-- PROVIDED TEXT follows --

I was released after serving two months of my sentence. God began to speak to me through friends. First He had to show me that there was another road for my life, than what I had chosen. He had "ordered my steps" and I needed to be willing to say "yes" and walk in those steps. Through different sources I received a Word from the Lord about becoming a missionary in Youth With A Mission. For awhile I refused to accept that Word. However, through God's gentle nudging, I began to listen and follow His lead.

During all that, God gave me seven wonderful years with my mom before she died early in 1992. We became very close and I was able to tell her all my feelings about what had happened in my life. All those "secrets" I had kept for so many years I was able to tell her. I explained the anger I felt towards my father and what had happened regarding the abuse and the unhealthy lifestyle that it induced. God helped her to accept and understand. That was a wonderful release for me. God was healing and shaping me into the man He created and purposed me to be. Although I had desired "overnight" change, I realised that my healing was a process and God was doing a perfect work in me as I continued to yield and obey His Word.

After my mother's death, I left my home in California to travel to Lausanne, Switzerland for Youth With A Mission's Crossroads Discipleship Training School, where I was trained in cross-cultural missions. During five very productive years in Europe, I moved into a staff position and began to train others. God brought me those who were broken, even within the mission. I was accepted by heterosexual males, which deepened God's healing in me from the rejection I had perceived from my father. In addition, I also attended the intensive Biblical Counselling School with YWAM, Amsterdam. In January 1993, in Lausanne, God gave me the vision to bring hope to those who have none, through educating the Church, as well as developing a network of global teaching teams to do the job. The idea overwhelmed me. One year later Loren Cunningham, the founder of YWAM, gave me a Scripture he believed the Lord wanted to speak to me: In John 14, Jesus says that He goes away to prepare a place for us. Loren believed that God was preparing a specific place of ministry for me. Two years later God sent me to South Africa and within the first three months, the leaders around me knew that the Cape area was the place that God had prepared for me.

-- PROVIDED TEXT concluded --

WORK REQUEST
Carry on the account above of the path from prison release into missions work, starting right after the sentence ending "the Cape area was the place that God had prepared for me."

-- STUDY MATERIAL follows --

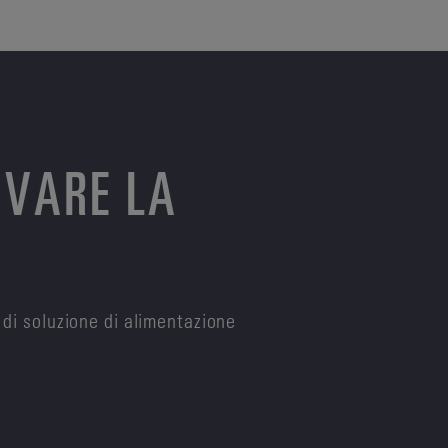
OVARE LA
 di soluzione di alimentazione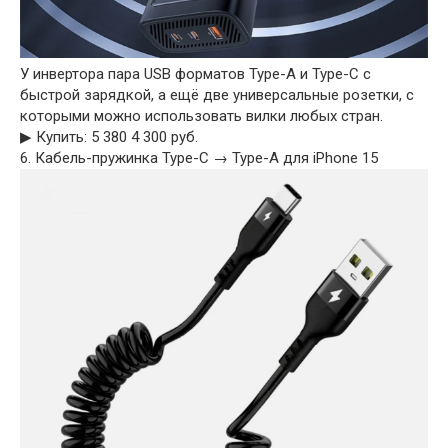
У инвертора пара USB форматов Type-A и Type-C с
быстрой зарядкой, а ещё две универсальные розетки, с
которыми можно использовать вилки любых стран.
▶︎ Купить: 5 380 4 300 руб.
6. Кабель-пружинка Type-C → Type-A для iPhone 15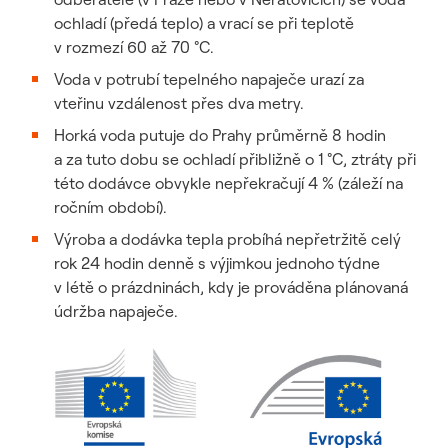
ochladí (předá teplo) a vrací se při teplotě
v rozmezí 60 až 70 °C.
Voda v potrubí tepelného napaječe urazí za
vteřinu vzdálenost přes dva metry.
Horká voda putuje do Prahy průměrně 8 hodin
a za tuto dobu se ochladí přibližně o 1 °C, ztráty při
této dodávce obvykle nepřekračují 4 % (záleží na
ročním období).
Výroba a dodávka tepla probíhá nepřetržitě celý
rok 24 hodin denně s výjimkou jednoho týdne
v létě o prázdninách, kdy je prováděna plánovaná
údržba napaječe.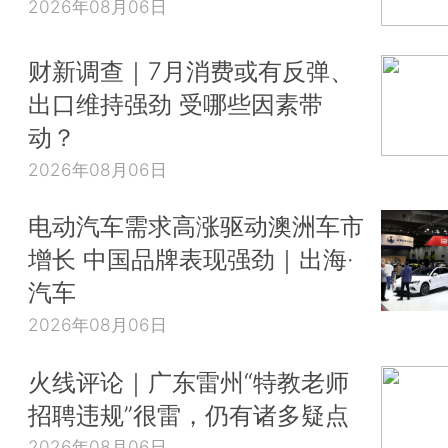
2026年08月06日
财新调查｜7月消费或有反弹、
出口维持强劲 受哪些因素带
动？
2026年08月06日
电动汽车需求高涨驱动澳洲车市
增长 中国品牌表现强劲｜出海·
汽车
2026年08月06日
火线评论｜广东雷州“特教老师
招聘违规”很雷，仍有诸多疑点
2026年08月06日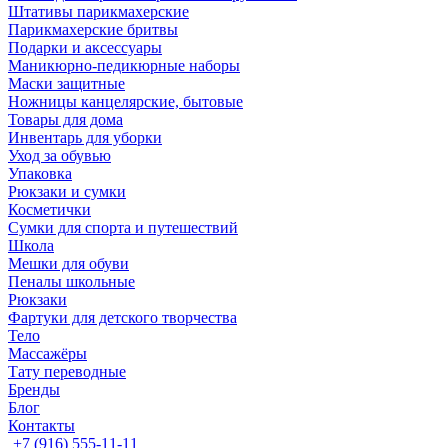
Штативы парикмахерские
Парикмахерские бритвы
Подарки и аксессуары
Маникюрно-педикюрные наборы
Маски защитные
Ножницы канцелярские, бытовые
Товары для дома
Инвентарь для уборки
Уход за обувью
Упаковка
Рюкзаки и сумки
Косметички
Сумки для спорта и путешествий
Школа
Мешки для обуви
Пеналы школьные
Рюкзаки
Фартуки для детского творчества
Тело
Массажёры
Тату переводные
Бренды
Блог
Контакты
+7 (916) 555-11-11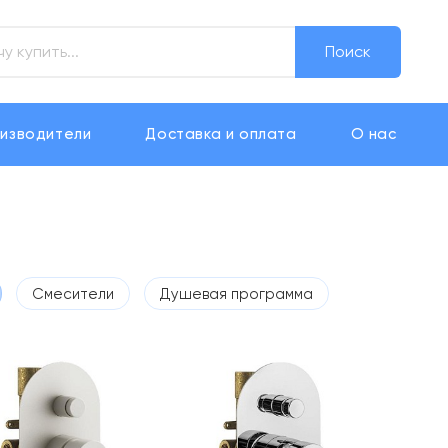
Поиск
изводители
Доставка и оплата
О нас
Смесители
Душевая программа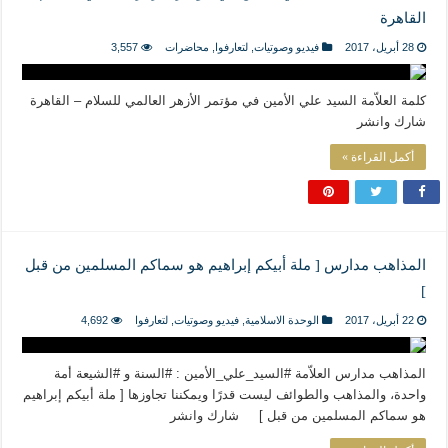
القاهرة
28 أبريل، 2017
فيديو وصوتيات
,
لتعارفوا
,
محاضرات
3,557
كلمة العلاّمة السيد علي الأمين في مؤتمر الأزهر العالمي للسلام – القاهرة
شارك وانشر
أكمل القراءة »
المذاهب مدارس [ ملة أبيكم إبراهيم هو سماكم المسلمين من قبل
]
22 أبريل، 2017
الوحدة الاسلامية
,
فيديو وصوتيات
,
لتعارفوا
4,692
المذاهب مدارس العلاّمة #السيد_علي_الأمين : #السنة و #الشيعة أمة
واحدة، والمذاهب والطوائف ليست قدرًا ويمكننا تجاوزها [ ملة أبيكم إبراهيم
هو سماكم المسلمين من قبل ] شارك وانشر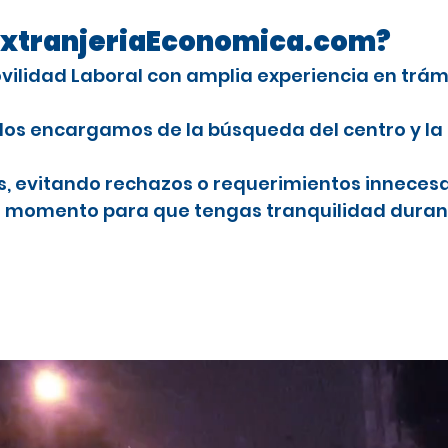
n ExtranjeriaEconomica.com?
Movilidad Laboral con amplia experiencia en trá
Nos encargamos de la búsqueda del centro y la
es, evitando rechazos o requerimientos innecesa
o momento para que tengas tranquilidad durant
njeros con licencia profesional
studiar el CAP en España
a
 en Leioa
njeros con licencia profesional
stancia por estudios en España para el CAP
ra extranjeros
onal para conducir camiones en España
ales en Leioa
extranjeros
Leioa
uctores profesionales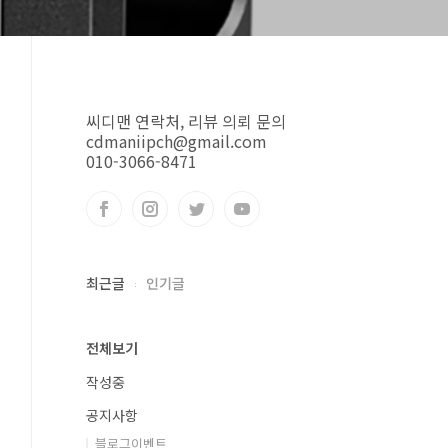
씨디맨 연락처, 리뷰 의뢰 문의
cdmaniipch@gmail.com
010-3066-8471
최근글
인기글
전체보기
작성중
공지사항
블로그이벤트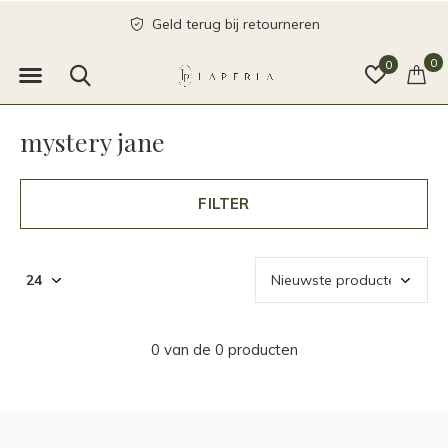
Geld terug bij retourneren
0
0
mystery jane
FILTER
0 van de 0 producten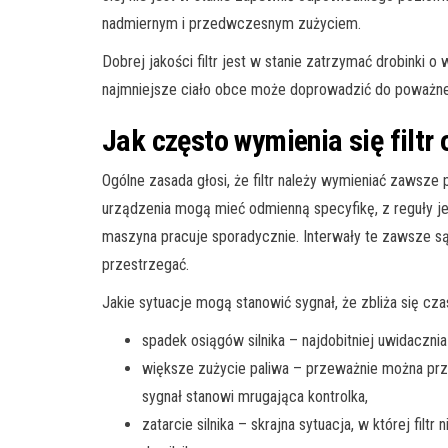
nadmiernym i przedwczesnym zużyciem.
Dobrej jakości filtr jest w stanie zatrzymać drobinki 
najmniejsze ciało obce może doprowadzić do poważnej
Jak często wymienia się filtr
Ogólne zasada głosi, że filtr należy wymieniać zawsze
urządzenia mogą mieć odmienną specyfikę, z reguły jed
maszyna pracuje sporadycznie. Interwały te zawsze są 
przestrzegać.
Jakie sytuacje mogą stanowić sygnał, że zbliża się cz
spadek osiągów silnika – najdobitniej uwidaczni
większe zużycie paliwa – przeważnie można prz
sygnał stanowi mrugająca kontrolka,
zatarcie silnika – skrajna sytuacja, w której fil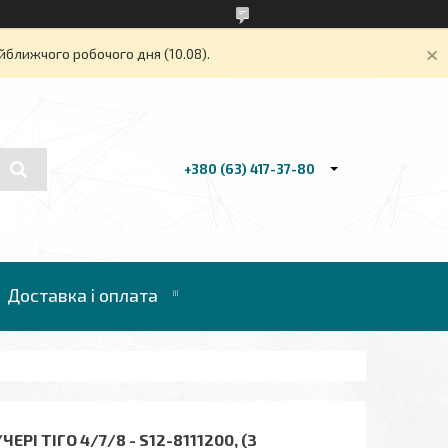
йближчого робочого дня (10.08).
+380 (63) 417-37-80
Доставка і оплата
І ТІГО 4/7/8 - S12-8111200, (З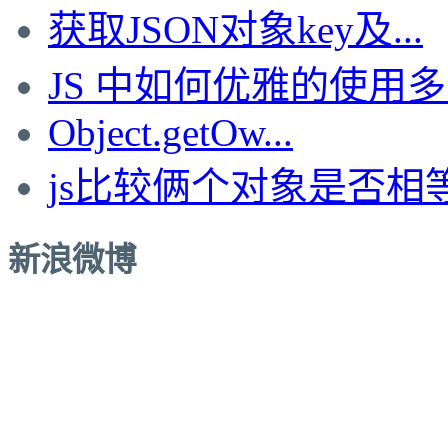
获取JSON对象key及...
JS 中如何优雅的使用多..
Object.getOw...
js比较俩个对象是否相
新浪微博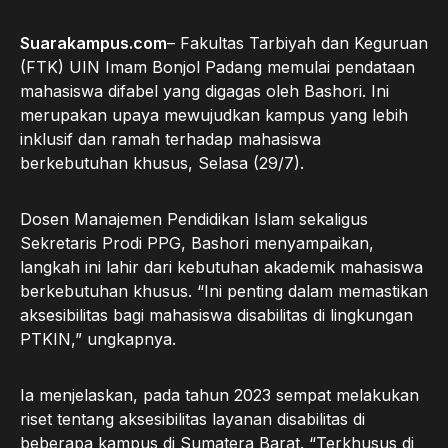
Suarakampus.com
– Fakultas Tarbiyah dan Keguruan
(FTK) UIN Imam Bonjol Padang memulai pendataan
mahasiswa difabel yang digagas oleh Bashori. Ini
merupakan upaya mewujudkan kampus yang lebih
inklusif dan ramah terhadap mahasiswa
berkebutuhan khusus, Selasa (29/7).
Dosen Manajemen Pendidikan Islam sekaligus
Sekretaris Prodi PPG, Bashori menyampaikan,
langkah ini lahir dari kebutuhan akademik mahasiswa
berkebutuhan khusus. “Ini penting dalam memastikan
aksesibilitas bagi mahasiswa disabilitas di lingkungan
PTKIN,” ungkapnya.
Ia menjelaskan, pada tahun 2023 sempat melakukan
riset tentang aksesibilitas layanan disabilitas di
beberapa kampus di Sumatera Barat. “Terkhusus di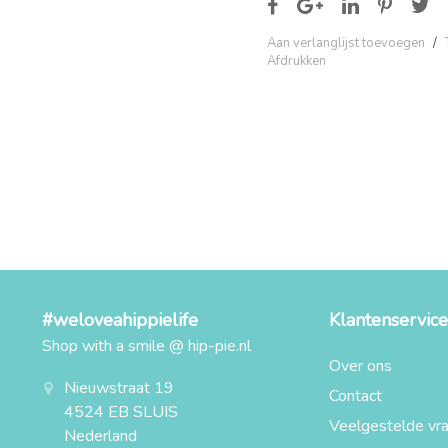
Aan verlanglijst toevoegen
/
Afdrukken
#weloveahippielife
Klantenservice
Shop with a smile @ hip-pie.nl
Over ons
Nieuwstraat 19
Contact
4524 EB SLUIS
Veelgestelde vr
Nederland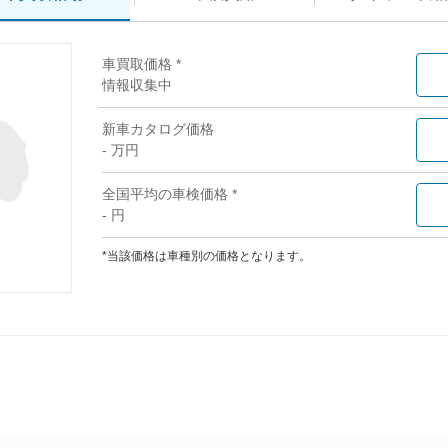
車買取価格 *
情報収集中
新車カタログ価格
- 万円
全国平均の車検価格 *
- 円
*当該価格は車種別の価格となります。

-- STUDY MATERIAL concluded --

FINAL ANSWER
In March, 1997, Roger and Josephine Williamson, founders and national directors of TRAILBlazers, an interdenominational intercultural ministry based in Johannesburg, asked me to join them and develop a ministry in the Cape area. TRAILBlazers is affiliated with Exodus International. The TRAILBlazers goal is to train and equip church leaders, counsellors and lay-workers to deal with sexual and relational brokenness, see support groups established and to network resources with other Christian ministries.

In August 1997, I was ordained by the International Federation of Christian Churches in South Africa as a Minister of the Gospel. In 1999 I was voted in as a member of the International Exodus Europe, Africa and Middle East Board. The board's purpose is to co-ordinate, help, encourage and network ministries to the sexually and relationally broken in more countries. Their desire is to reach out in these parts of the world and see hope and help come to those who have none and want it.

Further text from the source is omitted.